Like butter isn’t great on any vegetable I have added some of the fresh garden herbs and tossed in some crunch cashews which are also a buttery tasting nut that adds a great crunch to this recipe.
This recipe has been adapted from a recipe I found in the Silver Palate Cookbook circa 2007.
ingredients you will need:
Fresh Green Beans: If you are lucky to pluck them from your garden great but if not you can almost always year-round find fresh green beans at the grocery store. I do not recommend frozen for this recipe if you can avoid it because they tend to be a little soft and lost the nice snap fresh green beans offer.
Butter: I prefer to used unsalted butter for this recipe and actually most recipes simply because it is easier to add a dash of salt to a recipe as needed versus having salt automatically included as it is in salted butter. You can use salted butter if that is what you have just taste the beans before adding any additional salt so you don’t make them too salty.
Cashews: A soft buttery nut. Again use the unsalted variety.
Parsley: Fresh parsley again if you can find it because it has a better flavour than dried. Dried parsley will work as well just remember the rule of thumb when converting fresh to dried herbs. 1 tbsp of fresh herbs equals 1 tsp of dried.
Salt and Pepper: To taste is the best rule of thumb. But I have included the measurements I prefer. Also, don’t forget that if using salted butter you will want to reduce the amount of additional salt you add.
How to make smothered green beans & cashews:
Wash and trim the green beans keeping them whole otherwise. Add them to a steamer basket to steam over boiling water for 3-5 minutes to blanch the green beans. Either method works fine to quickly cook them.

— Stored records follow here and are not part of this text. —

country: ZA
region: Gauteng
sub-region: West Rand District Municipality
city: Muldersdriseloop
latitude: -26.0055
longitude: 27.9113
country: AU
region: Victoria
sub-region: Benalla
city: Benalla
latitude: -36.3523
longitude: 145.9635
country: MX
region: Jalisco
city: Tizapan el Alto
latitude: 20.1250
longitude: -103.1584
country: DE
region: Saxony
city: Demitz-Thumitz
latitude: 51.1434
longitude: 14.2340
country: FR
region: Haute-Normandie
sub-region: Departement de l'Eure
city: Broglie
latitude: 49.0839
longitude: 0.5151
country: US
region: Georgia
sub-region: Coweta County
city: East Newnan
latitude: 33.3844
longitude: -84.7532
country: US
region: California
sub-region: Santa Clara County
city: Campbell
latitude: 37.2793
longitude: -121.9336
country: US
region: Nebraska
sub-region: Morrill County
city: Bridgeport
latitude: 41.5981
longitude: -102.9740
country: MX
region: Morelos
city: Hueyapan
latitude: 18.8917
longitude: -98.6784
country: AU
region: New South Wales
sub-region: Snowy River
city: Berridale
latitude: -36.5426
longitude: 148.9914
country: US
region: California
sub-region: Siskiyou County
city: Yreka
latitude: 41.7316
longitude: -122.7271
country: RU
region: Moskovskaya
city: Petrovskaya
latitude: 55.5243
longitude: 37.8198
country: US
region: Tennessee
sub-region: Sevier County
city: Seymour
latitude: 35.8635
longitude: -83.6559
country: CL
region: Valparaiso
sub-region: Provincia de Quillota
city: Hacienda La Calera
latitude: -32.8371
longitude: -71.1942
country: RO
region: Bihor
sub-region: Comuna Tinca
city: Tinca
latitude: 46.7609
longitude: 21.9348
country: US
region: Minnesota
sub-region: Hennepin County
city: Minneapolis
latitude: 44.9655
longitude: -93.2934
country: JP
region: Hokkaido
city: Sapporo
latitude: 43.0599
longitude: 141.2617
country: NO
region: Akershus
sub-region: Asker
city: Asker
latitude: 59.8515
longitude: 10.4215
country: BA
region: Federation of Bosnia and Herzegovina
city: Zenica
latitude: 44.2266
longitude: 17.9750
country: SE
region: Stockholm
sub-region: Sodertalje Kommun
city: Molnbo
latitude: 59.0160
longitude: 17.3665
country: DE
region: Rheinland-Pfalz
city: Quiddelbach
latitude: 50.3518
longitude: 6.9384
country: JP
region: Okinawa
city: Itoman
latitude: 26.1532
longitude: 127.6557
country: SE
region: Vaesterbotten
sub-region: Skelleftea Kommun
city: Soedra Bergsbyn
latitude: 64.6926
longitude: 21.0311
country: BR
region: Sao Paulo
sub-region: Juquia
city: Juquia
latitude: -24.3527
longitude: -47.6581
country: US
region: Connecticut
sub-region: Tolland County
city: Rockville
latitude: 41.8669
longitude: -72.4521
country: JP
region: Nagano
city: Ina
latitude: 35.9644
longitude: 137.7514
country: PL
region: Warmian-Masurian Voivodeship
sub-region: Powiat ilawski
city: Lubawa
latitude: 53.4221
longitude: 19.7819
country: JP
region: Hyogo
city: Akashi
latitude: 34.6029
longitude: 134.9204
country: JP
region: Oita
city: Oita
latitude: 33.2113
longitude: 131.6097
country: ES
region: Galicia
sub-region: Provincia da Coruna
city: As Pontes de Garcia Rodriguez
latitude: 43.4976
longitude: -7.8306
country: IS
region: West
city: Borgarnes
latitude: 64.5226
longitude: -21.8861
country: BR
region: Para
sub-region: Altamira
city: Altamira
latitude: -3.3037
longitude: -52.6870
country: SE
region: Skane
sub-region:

In a small pot over medium-low heat melt the butter and then add in the fresh herbs, salt and pepper. Mix and remove from heat.
Place the green beans in a large bowl or on a platter and drizzle with the herb butter mixture. Gently toss to evenly coat. Top with cashews and serve warm.
how To Blanch Green Beans:
Add salt to a large pot of boiling water. Trim the ends of the green beans and remove any tough strings. When water is boiling drop add the green beans and boil for about 2 minutes. The beans will turn a bright shade of green, be tender but still have a little snap to them.
Remove from hot water and drain. If serving immediately for this butter smothered green bean recipe carry on with the rest of the recipe.
If you are going to use the beans for a recipe you plan to make later or will include an acidic ingredient like lemon or vinegar there is one more recommended step and that is to drain the hot water from the beans and then give them an ice bath in cold water for about 3 minutes to stop the cooking. This ice bath will help the beans retain that bright green colour longer.
Can you make this recipe ahead of time?
Yes, you can but I would only add the cashews just when you are ready to serve. If the cashews sit with the butter or in the fridge they tend to soften up and lose their crunch.
This recipe is best served warm to keep the butter in a liquid state. If you need to warm up this recipe simply put it in the microwave for a minute to minute and a half so you don’t overcook the beans. Then add fresh cashews.
Is this green bean recipe keto?
Yes! Green beans are full of fibre and the butter and cashews provide excellent sources of healthy fats.
this recipe pairs well with:
- Salmon Croquettes
- Flaky Oven Baked Salmon
- Oven Roasted Turkey
- Whole Roasted Chicken with Dijon Herb Butter
- Cuban Style Baked Tenderloin
- Honey Sriracha Grilled Chicken Thighs
Butter Smothered Green Beans & Cashews
- Large Pot with Steamer Basket and Lid
- Small Pot
- Chopping Knife
- Measuring Cups
- Measuring Spoons
- Large Bowl or Platter
- 1 1/2 lb green beans washed and trimmed
- 3 tbsp unsalted butter
- 1/4 cup fresh parsley finely chopped
- 1/2 tsp salt
- 1/4 tsp black pepper
- 3/4 cup cashews
- Wash and trim the green beans and remove any strings.
- Place beans in a steamer basket over a pot of boiling water and cover with a lid. Cook for 3 minutes. Remove from heat, drain water. Place beans in a large bowl or arrange on a large platter.
- In a small pot over medium-low heat melt the butter. Add the parsley, salt and pepper and mix. Remove from heat and pour over green beans. Toss to coat. Top with cashews and serve.